Om een innovatieve aanpak van zwerfafval te stimuleren en ook overige beheerders tot actie te bewegen is het onderdeel proeftuinprojecten ontwikkeld. In eerder jaren is geconstateerd dat er goede projectideeën zijn die een innovatieve aanpak van zwerfafval voorstaan die kansrijk is, maar die niet past binnen de basis- en plusprojecten van de regeling. Ook is het een gegeven dat het beheer van ongeveer 50% van de vrij toegankelijke ruimte in Nederland niet onder de verantwoordelijkheid van de lagere overheden valt, maar onder de verantwoordelijkheid van andere beheerders. Zo kunnen naast gemeenten ook sportverenigingen, scholen, Staatsbosbeheer, Rijkswaterstaat, etc. subsidie aanvragen voor proeftuinprojecten. Daarnaast kunnen instellingen of organisaties die direct en structureel belang hebben bij de schoonheid van deze ruimte, zoals winkeliersverenigingen, ed, subsidie aanvragen voor proeftuinprojecten, met uitzondering van een toegelaten instelling als bedoeld in artikel 70 van de Woningwet (woningcorporaties), zie hierna onder ‘proeftuinprojecten en staatssteun’.

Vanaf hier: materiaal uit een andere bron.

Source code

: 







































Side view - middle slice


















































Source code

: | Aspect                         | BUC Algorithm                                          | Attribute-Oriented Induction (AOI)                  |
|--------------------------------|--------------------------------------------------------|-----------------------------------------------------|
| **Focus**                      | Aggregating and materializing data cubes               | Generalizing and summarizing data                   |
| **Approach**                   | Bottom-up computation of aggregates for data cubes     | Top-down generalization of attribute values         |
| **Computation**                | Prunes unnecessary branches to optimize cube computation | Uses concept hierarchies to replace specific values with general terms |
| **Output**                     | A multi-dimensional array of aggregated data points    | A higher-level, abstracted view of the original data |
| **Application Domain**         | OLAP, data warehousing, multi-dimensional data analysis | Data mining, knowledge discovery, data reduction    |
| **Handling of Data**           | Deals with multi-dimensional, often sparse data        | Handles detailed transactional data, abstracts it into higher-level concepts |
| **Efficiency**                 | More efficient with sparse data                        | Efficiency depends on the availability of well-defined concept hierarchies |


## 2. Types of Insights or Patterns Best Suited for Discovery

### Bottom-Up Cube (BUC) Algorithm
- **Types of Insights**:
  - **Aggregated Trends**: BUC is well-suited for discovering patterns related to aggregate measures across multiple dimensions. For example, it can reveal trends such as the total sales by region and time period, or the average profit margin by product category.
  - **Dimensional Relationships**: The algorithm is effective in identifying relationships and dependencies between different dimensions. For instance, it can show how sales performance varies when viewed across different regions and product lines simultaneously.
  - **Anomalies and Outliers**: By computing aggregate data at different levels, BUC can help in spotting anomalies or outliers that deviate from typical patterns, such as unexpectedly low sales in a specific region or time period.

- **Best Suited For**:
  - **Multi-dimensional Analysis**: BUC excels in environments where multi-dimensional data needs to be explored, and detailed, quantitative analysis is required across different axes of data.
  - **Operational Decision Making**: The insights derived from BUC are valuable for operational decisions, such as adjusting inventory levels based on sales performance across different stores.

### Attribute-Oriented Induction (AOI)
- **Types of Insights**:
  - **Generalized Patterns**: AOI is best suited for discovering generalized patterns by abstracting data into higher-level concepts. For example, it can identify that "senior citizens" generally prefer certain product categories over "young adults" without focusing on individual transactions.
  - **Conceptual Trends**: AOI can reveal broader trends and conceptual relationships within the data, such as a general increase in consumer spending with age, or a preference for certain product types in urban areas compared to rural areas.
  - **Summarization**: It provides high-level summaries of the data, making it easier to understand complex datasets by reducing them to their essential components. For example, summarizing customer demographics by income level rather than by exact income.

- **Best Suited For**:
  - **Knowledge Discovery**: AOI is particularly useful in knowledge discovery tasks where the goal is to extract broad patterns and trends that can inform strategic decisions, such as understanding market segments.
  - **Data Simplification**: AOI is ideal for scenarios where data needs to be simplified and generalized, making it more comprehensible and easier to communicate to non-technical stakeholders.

Deze subsidieregeling kent drie tijdvakken waarin de aanvragen kunnen worden ingediend. Het laatste tijdvak loopt van 5 januari tot en met 30 januari 2009. Dit waarborgt de continuïteit. Wel is het mogelijk dat op basis van ervaringen met projecten uit het eerste of tweede tijdvak, voor de volgende periode(n) beperkte wijzigingen in de regeling worden doorgevoerd. Deze eventuele wijzigingen zullen tijdig worden gecommuniceerd.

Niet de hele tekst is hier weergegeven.